The Rice Datathon 2019 competition attracted experienced and novice data scientists for a fast-paced, 18-hour data mining competition on Jan. 25-26.
More than 150 Rice University students and alumni participated in the event organized by the Rice DataSci Club, with support from the Rice Center for Transforming Data to Knowledge (D2K Lab). Shell, a D2K Lab Affiliate, was the sponsor. The Liu Idea Lab was a perfect venue for the Datathon with plenty of space for students to work independently or in teams.
“I thought it was a lot of fun and well organized," said Santiago Tellez, a STAT senior. "I would love to see it grow and have more people involved. I liked the teaching sessions to help us in our analysis,”
The first-place winners were Benito Geordie, freshman, engineering; Gerald Wang, sophomore, engineering: David Torres Ramos, sophomore, engineering; Yong Shin, sophomore, CS, for “Twitter Sentiment Analysis.” Their goal was to build a sentiment-analysis tool to predict the polarity of a tweet based off a collection of tweets and their respective polarities. The group analyzed 1.6 million tweets to develop an algorithm that could predict the positivity of a future tweet.

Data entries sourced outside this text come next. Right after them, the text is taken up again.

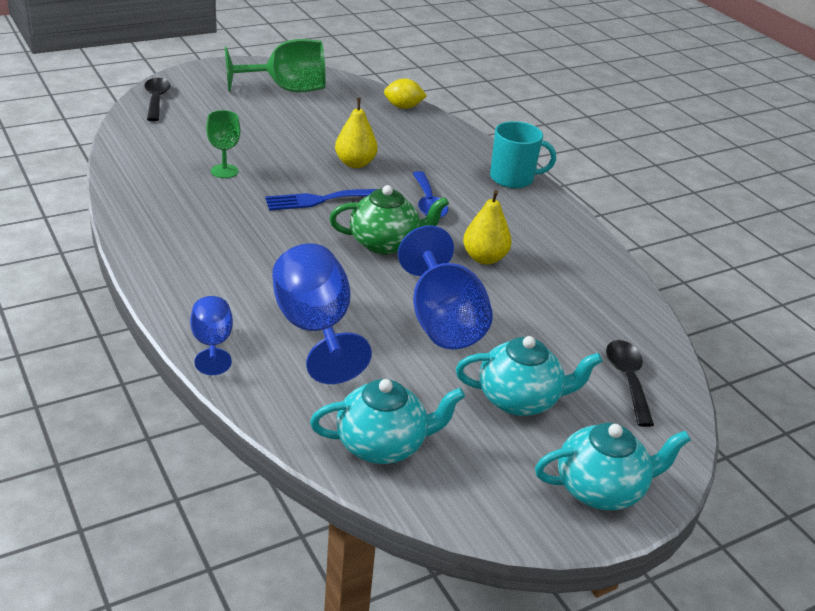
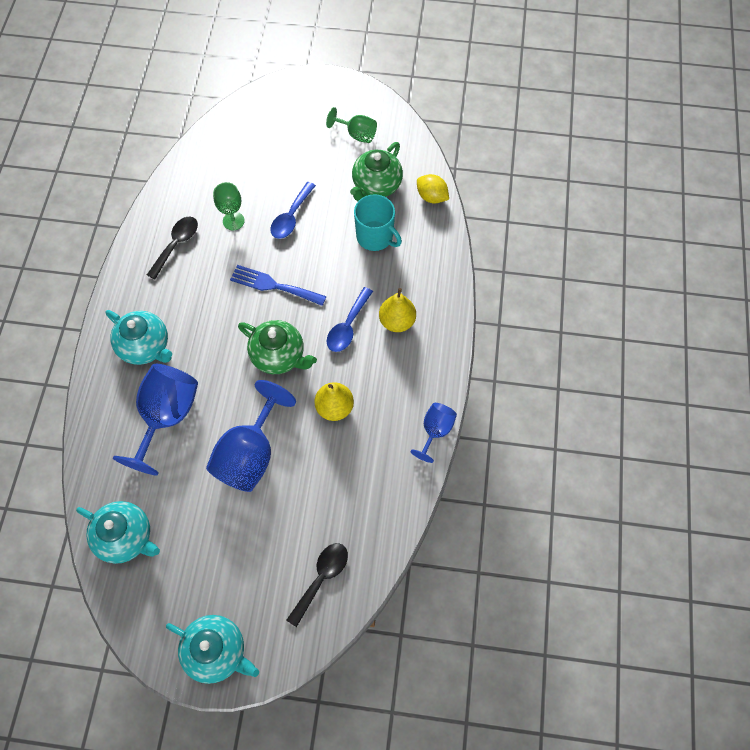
camera: 40 degrees right, 30 degrees up
black spoon [144,78,171,121] -> black spoon moved to [147,217,198,279]
blue goblet [190,296,233,375] -> blue goblet moved to [411,403,457,463]
green goblet [225,39,325,92] -> green goblet [326,107,377,143], size x0.55
yellow pear [335,98,378,168] -> yellow pear moved to [379,288,416,332]
turquoise teapot [456,336,602,416] -> turquoise teapot moved to [105,310,172,365]
turquoise mug [490,121,556,188] -> turquoise mug moved to [354,194,402,251]
none -> blue spoon [270,182,316,239]
none -> green teapot [350,142,403,201]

The winners developed a sort of pseudo-machine learning and fed it large amounts of data.
“Everything was made from scratch and we didn't use any libraries,” Torres Ramos said. The team figured out that by determining the most common positive and negative words they could cluster tweet polarities to determine the community’s disposition on current topics. It could be used with other machine-learning algorithms to aggregate different news stories and trends, as well as help people develop tweets that can elicit certain responses.
“I would like to thank the D2K Lab and the DataSci Club for hosting the first Datathon. It was well coordinated and I was always able to get clarification on technical concepts,” Torres Ramos said.
The second-place winner was Santiago Tellez, senior in STAT, for “Craft Beer: Beer Name Sentiment Analysis.” He analyzed data on 2,400 craft beers and 500 breweries across the country.
“I noticed that craft breweries classify their beers into hundreds of vague types of beer," Tellez said. "I used beer forums online to classify the beers into eight categories: ale, IPA, lager, stout, wheat, fruit, kolsch and other.”
The goal was to use data on alcohol percentage, bitterness, the name of the beer and brewery location to predict the type of beer it is. He used sentiment analysis to label each beer name with certain emotions -- anger, joy, surprise, trust and so forth. He then performed correspondence analysis on the sentiment matrix to use those features in the prediction model.
Third place went to Damon Shan, a Rice alumnus; Alvin Sheng, senior in STAT; and Ouyang Zhu, a first-year graduate student, STAT; for RiceDatathon NBA. Their project tested various models to predict an NBA player’s salaries based on performance, age, height and other factors from Kaggle data sets and data taken from the web.